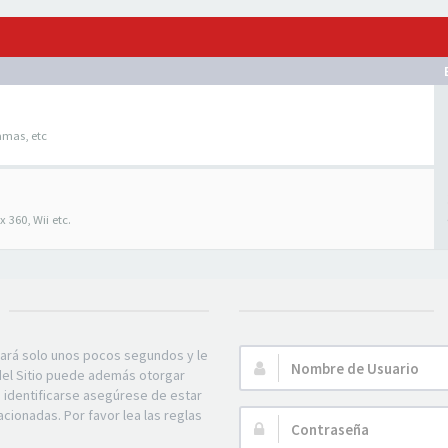
amas, etc
 360, Wii etc.
mará solo unos pocos segundos y le
Nombre
 del Sitio puede además otorgar
de
e identificarse asegúrese de estar
Usuario:
acionadas. Por favor lea las reglas
Contraseña:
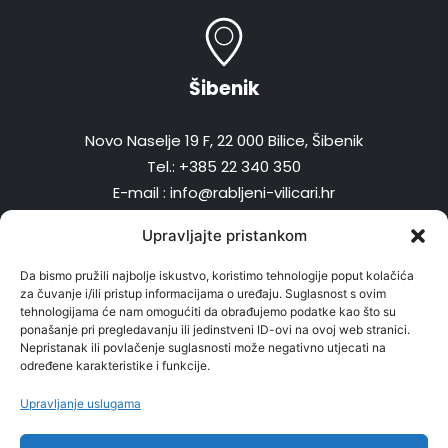
Šibenik
Novo Naselje 19 F, 22 000 Bilice, Šibenik
Tel.: +385 22 340 350
E-mail : info@rabljeni-vilicari.hr
Upravljajte pristankom
Da bismo pružili najbolje iskustvo, koristimo tehnologije poput kolačića
za čuvanje i/ili pristup informacijama o uređaju. Suglasnost s ovim
Radno vrijeme
tehnologijama će nam omogućiti da obrađujemo podatke kao što su
ponašanje pri pregledavanju ili jedinstveni ID-ovi na ovoj web stranici.
Nepristanak ili povlačenje suglasnosti može negativno utjecati na
Pon – pet: 08:00 – 16:00
određene karakteristike i funkcije.
Upravljanje uslugama
Politika zaštite osobnih podataka kupaca i poslovnih partnera
Pravilnik o zaštiti, obradi i postupanju s osobnim podacima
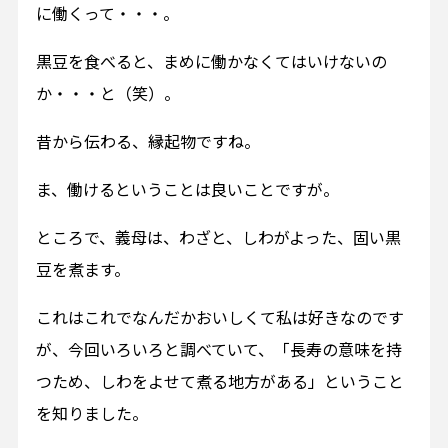
に働くって・・・。
黒豆を食べると、まめに働かなくてはいけないの
か・・・と（笑）。
昔から伝わる、縁起物ですね。
ま、働けるということは良いことですが。
ところで、義母は、わざと、しわがよった、固い黒
豆を煮ます。
これはこれでなんだかおいしくて私は好きなのです
が、今回いろいろと調べていて、「長寿の意味を持
つため、しわをよせて煮る地方がある」ということ
を知りました。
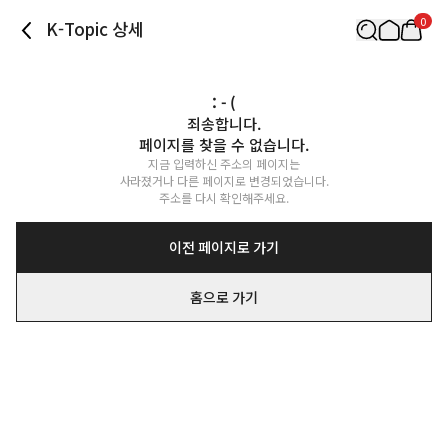
0
K-Topic 상세
: - (
죄송합니다.

페이지를 찾을 수 없습니다.
지금 입력하신 주소의 페이지는

사라졌거나 다른 페이지로 변경되었습니다.

주소를 다시 확인해주세요.
이전 페이지로 가기
홈으로 가기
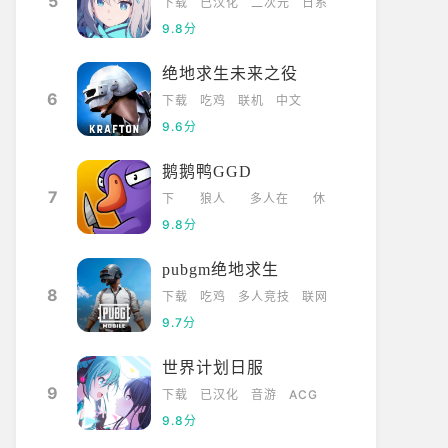
5
下载
已汉化
二次元
日系
9.8分
绝地求生未来之役
6
下载
吃鸡
联机
中文
9.6分
鹅鹅鸭GGD
7
下
狼人
多人在
休
载
杀
线
闲
9.8分
pubgm绝地求生
8
下载
吃鸡
多人竞技
联网
9.7分
世界计划日服
9
下载
已汉化
音游
ACG
9.8分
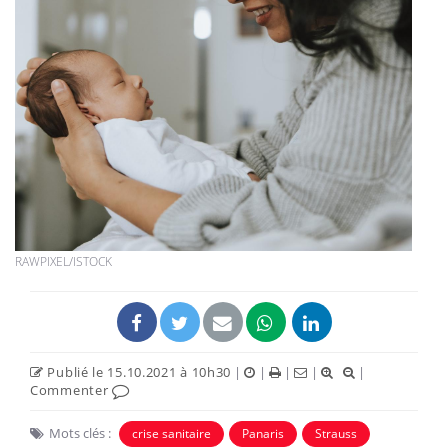
RAWPIXEL/ISTOCK
Publié le 15.10.2021 à 10h30
|
|
|
|
|
Commenter
Mots clés :
crise sanitaire
Panaris
Strauss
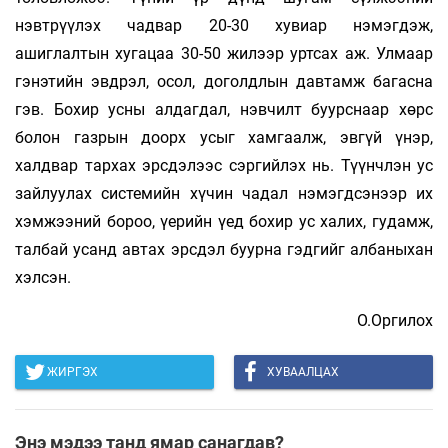
нэвтрүүлэх чадвар 20-30 хувиар нэмэгдэж,
ашиглалтын хугацаа 30-50 жилээр уртсах аж. Улмаар
гэнэтийн эвдрэл, осол, доголдлын давтамж багасна
гэв. Бохир усны алдагдал, нэвчилт буурснаар хөрс
болон газрын доорх усыг хамгаалж, эвгүй үнэр,
халдвар тархах эрсдэлээс сэргийлэх нь. Түүнчлэн ус
зайлуулах системийн хүчин чадал нэмэгдсэнээр их
хэмжээний бороо, үерийн үед бохир ус халих, гудамж,
талбай усанд автах эрсдэл буурна гэдгийг албаныхан
хэлсэн.
О.Оргилох
ЖИРГЭХ
ХУВААЛЦАХ
Энэ мэдээ танд ямар санагдав?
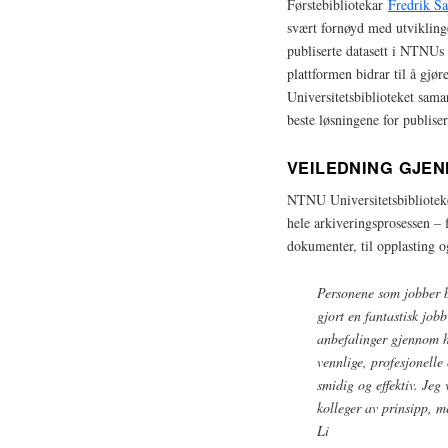
Førstebibliotekar
Fredrik S
svært fornøyd med utviklingen
publiserte datasett i NTNUs
plattformen bidrar til å gjø
Universitetsbiblioteket sam
beste løsningene for publise
VEILEDNING GJE
NTNU Universitetsbiblioteke
hele arkiveringsprosessen –
dokumenter, til opplasting 
Personene som jobber b
gjort en fantastisk job
anbefalinger gjennom h
vennlige, profesjonelle
smidig og effektiv. Jeg
kolleger av prinsipp, 
Li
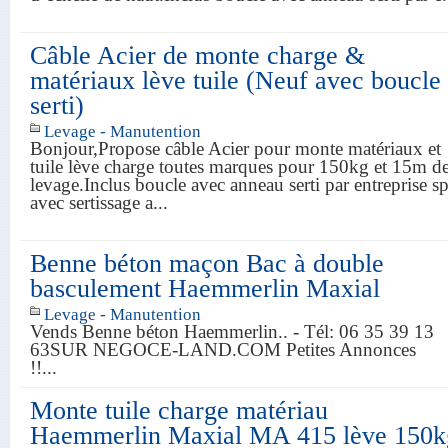
Câble Acier de monte charge &
matériaux lève tuile (Neuf avec boucle
serti)
Levage - Manutention
Bonjour,Propose câble Acier pour monte matériaux et
tuile lève charge toutes marques pour 150kg et 15m d
levage.Inclus boucle avec anneau serti par entreprise sp
avec sertissage a...
Benne béton maçon Bac à double
basculement Haemmerlin Maxial
Levage - Manutention
Vends Benne béton Haemmerlin.. - Tél: 06 35 39 13
63SUR NEGOCE-LAND.COM Petites Annonces
!!...
Monte tuile charge matériau
Haemmerlin Maxial MA 415 lève 150k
- - - - -
What is being asked:
Go through the material and set it down again exactly, but without any pictures.

Exercise response:
amas, etc
 360, Wii etc.
mará solo unos pocos segundos y le
Nombre
 del Sitio puede además otorgar
de
e identificarse asegúrese de estar
Usuario:
acionadas. Por favor lea las reglas
Contraseña:
Šibenik
Novo Naselje 19 F, 22 000 Bilice, Šibenik
Tel.: +385 22 340 350
E-mail : info@rabljeni-vilicari.hr
Upravljajte pristankom
Da bismo pružili najbolje iskustvo, koristimo tehnologije poput kolačića
za čuvanje i/ili pristup informacijama o uređaju. Suglasnost s ovim
Radno vrijeme
tehnologijama će nam omogućiti da obrađujemo podatke kao što su
ponašanje pri pregledavanju ili jedinstveni ID-ovi na ovoj web stranici.
Nepristanak ili povlačenje suglasnosti može negativno utjecati na
Pon – pet: 08:00 – 16:00
određene karakteristike i funkcije.
Upravljanje uslugama
Politika zaštite osobnih podataka kupaca i poslovnih partnera
Pravilnik o zaštiti, obradi i postupanju s osobnim podacima
に働くって・・・。
黒豆を食べると、まめに働かなくてはいけないの
か・・・と（笑）。
昔から伝わる、縁起物ですね。
ま、働けるということは良いことですが。
ところで、義母は、わざと、しわがよった、固い黒
豆を煮ます。
これはこれでなんだかおいしくて私は好きなのです
が、今回いろいろと調べていて、「長寿の意味を持
つため、しわをよせて煮る地方がある」ということ
を知りました。
0
K-Topic 상세
: - (
죄송합니다.

페이지를 찾을 수 없습니다.
지금 입력하신 주소의 페이지는

사라졌거나 다른 페이지로 변경되었습니다.

주소를 다시 확인해주세요.
이전 페이지로 가기
홈으로 가기
5
下载
已汉化
二次元
日系
9.8分
绝地求生未来之役
6
下载
吃鸡
联机
中文
9.6分
鹅鹅鸭GGD
7
下
狼人
多人在
休
载
杀
线
闲
9.8分
pubgm绝地求生
8
下载
吃鸡
多人竞技
联网
9.7分
世界计划日服
9
下载
已汉化
音游
ACG
9.8分
RAWPIXEL/ISTOCK
Publié le 15.10.2021 à 10h30
|
|
|
|
|
Commenter
Mots clés :
crise sanitaire
Panaris
Strauss
нэвтрүүлэх чадвар 20-30 хувиар нэмэгдэж,
ашиглалтын хугацаа 30-50 жилээр уртсах аж. Улмаар
гэнэтийн эвдрэл, осол, доголдлын давтамж багасна
гэв. Бохир усны алдагдал, нэвчилт буурснаар хөрс
болон газрын доорх усыг хамгаалж, эвгүй үнэр,
халдвар тархах эрсдэлээс сэргийлэх нь. Түүнчлэн ус
зайлуулах системийн хүчин чадал нэмэгдсэнээр их
хэмжээний бороо, үерийн үед бохир ус халих, гудамж,
талбай усанд автах эрсдэл буурна гэдгийг албаныхан
хэлсэн.
О.Оргилох
ЖИРГЭХ
ХУВААЛЦАХ
Энэ мэдээ танд ямар санагдав?
Førstebibliotekar
Fredrik S
svært fornøyd med utviklingen
publiserte datasett i NTNUs
plattformen bidrar til å gjø
Universitetsbiblioteket sam
beste løsningene for publise
VEILEDNING GJE
NTNU Universitetsbiblioteke
hele arkiveringsprosessen –
dokumenter, til opplasting 
Personene som jobber b
gjort en fantastisk job
anbefalinger gjennom h
vennlige, profesjonelle
smidig og effektiv. Jeg
kolleger av prinsipp, 
Li
Câble Acier de monte charge &
matériaux lève tuile (Neuf avec boucle
serti)
Levage - Manutention
Bonjour,Propose câble Acier pour monte matériaux et
tuile lève charge toutes marques pour 150kg et 15m d
levage.Inclus boucle avec anneau serti par entreprise sp
avec sertissage a...
Benne béton maçon Bac à double
basculement Haemmerlin Maxial
Levage - Manutention
Vends Benne béton Haemmerlin.. - Tél: 06 35 39 13
63SUR NEGOCE-LAND.COM Petites Annonces
!!...
Monte tuile charge matériau
Haemmerlin Maxial MA 415 lève 150k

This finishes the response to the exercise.